A carbon tax of $20/ton of CO2 will add about $20/MWh to the cost of coal-fired electricity. If we assume another $10/MWh in pricing, by 2020, for other coal pollutants such as heavy metals, then together these charges overcome the $30/MWh difference, given in the main post above, between first-of-a-kind nuclear and new coal plants. So right now utilities should be taking a hard look at nuclear, as should all their customers who care about rates.
As an exercise in manufacturing, and assuming a similar spend to create the plant in question; how much of the spend on a NPP (Areva, Westinghouse etc) would remain in Australia as compared to construction of a CSP/storage plant?
I’m guessing the low tech CSP plant would have a dramatically higher local contribution.
Zvyozdochka, CSP is far less productive than nuclear, so it appears to have a high employment per kWh. Of course what is really going on is that the low productivity of CSP means the workers produce fewer kWhs. CSP has fewer kWhs per worker, which is not a good thing. But if you state it as high employment per kWh it suddenly sounds great. Of course that is false advertising, analogous to you getting a house built and the contractor says he’s got the highest employment rate per house. Which is to say, he needs more workers to build your house so he’s got lazy/improductive workers and wants you to pay more money for it. Who believes this is a good thing? Most greens do, oddly enough.
The entire industrial, commercial and services sectors rely on cheap electricity and energy in general. That means the fewer workers you have in the electric sector the cheaper it gets and the more workers you get in all other sectors.

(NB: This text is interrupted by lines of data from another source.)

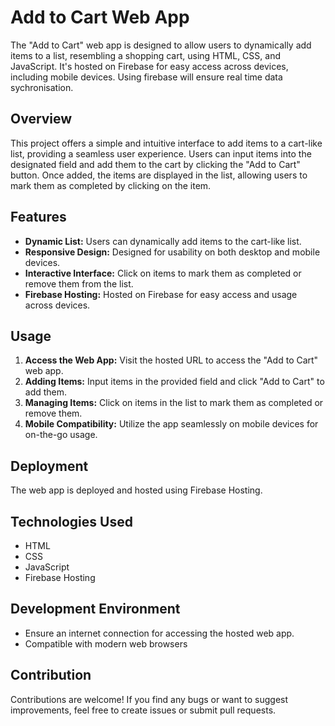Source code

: # Add to Cart Web App

The "Add to Cart" web app is designed to allow users to dynamically add items to a list, resembling a shopping cart, using HTML, CSS, and JavaScript. It's hosted on Firebase for easy access across devices, including mobile devices. Using firebase will ensure real time data sychronisation.

## Overview

This project offers a simple and intuitive interface to add items to a cart-like list, providing a seamless user experience. Users can input items into the designated field and add them to the cart by clicking the "Add to Cart" button. Once added, the items are displayed in the list, allowing users to mark them as completed by clicking on the item.

## Features

- **Dynamic List:** Users can dynamically add items to the cart-like list.
- **Responsive Design:** Designed for usability on both desktop and mobile devices.
- **Interactive Interface:** Click on items to mark them as completed or remove them from the list.
- **Firebase Hosting:** Hosted on Firebase for easy access and usage across devices.

## Usage

1. **Access the Web App:** Visit the hosted URL to access the "Add to Cart" web app.
2. **Adding Items:** Input items in the provided field and click "Add to Cart" to add them.
3. **Managing Items:** Click on items in the list to mark them as completed or remove them.
4. **Mobile Compatibility:** Utilize the app seamlessly on mobile devices for on-the-go usage.

## Deployment

The web app is deployed and hosted using Firebase Hosting.

## Technologies Used

- HTML
- CSS
- JavaScript
- Firebase Hosting

## Development Environment

- Ensure an internet connection for accessing the hosted web app.
- Compatible with modern web browsers

## Contribution

Contributions are welcome! If you find any bugs or want to suggest improvements, feel free to create issues or submit pull requests.

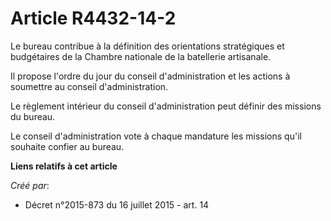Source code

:# Article R4432-14-2

Le  bureau contribue à la définition des orientations stratégiques et  budgétaires de la Chambre nationale de la batellerie
artisanale.

Il propose l'ordre du jour du conseil d'administration et les actions à soumettre au conseil d'administration.

Le règlement intérieur du conseil d'administration peut définir des missions du bureau.

Le conseil d'administration vote à chaque mandature les missions qu'il souhaite confier au bureau.

**Liens relatifs à cet article**

_Créé par_:

  - Décret n°2015-873 du 16 juillet 2015 - art. 14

Some clarifying information on the long-term maintenance costs of cleaning solar PV panels…
An earlier assertion (of mine , challenged by Podargus ) that gypsum accumulates from desert aerosols (aka desert glaze) turns out to be quite wrong, at least, on an urban timescale. I was able to track down an engineer who has been closely associated with the solar panels around Central Australia. He said that the installation in question, circa 1994, had accumulated no such film since then, and that the occasional dew is often sufficient to clean the glass of dust, and presumably any associated salts.
Seeing as the installation was new at the time of the IEng field visit, it seems that the word “gypsum” was in my question, and not in their answer. The panels are innocent.
RC my panels sometimes get a few cm of snow. That usually slides off by mid morning, taking bird poo with it.
As a first-of-kind Australian NPP, what would be a likely scheduled outage factor? NERC (http://www.nerc.com/page.php?cid=4|43|47) have all US nuclear reactor types operating at 7.5% during 2006-2010.
This is the average across the fleet and presumably includes reactors out of service for refuelling operations, upgrades etc.
Without local operating experience would it be reasonable to expect a slightly higher figure initially? Historic US data seems to show a slowish decline to the 7.5% figure and then remaining pretty steady over the last 7-10 years.
@ Cyril R
If Australia was to purchase an NPP from Areva I’m sure there would be a component of jobs created in Australia during construction, but I’d expect a large part of the payment stream would be imported product. The local contribution would likely be plant surrounds/buildings not the reactor and advanced support systems themselves.
Would kWh per worker be a useful metric??
Scheduled Outage Factor = % (Scheduled Outage Hrs / Period Hrs)
Period Hours = Number of hours unit active
Schedule Outage Hours = Hours planned plus Maint plus Maint extension hours
I’m more optimistic about the future of NPPs in the USa than you appear to be. Eventually decision makers will begin to see that wind+olar displaces no coal burners.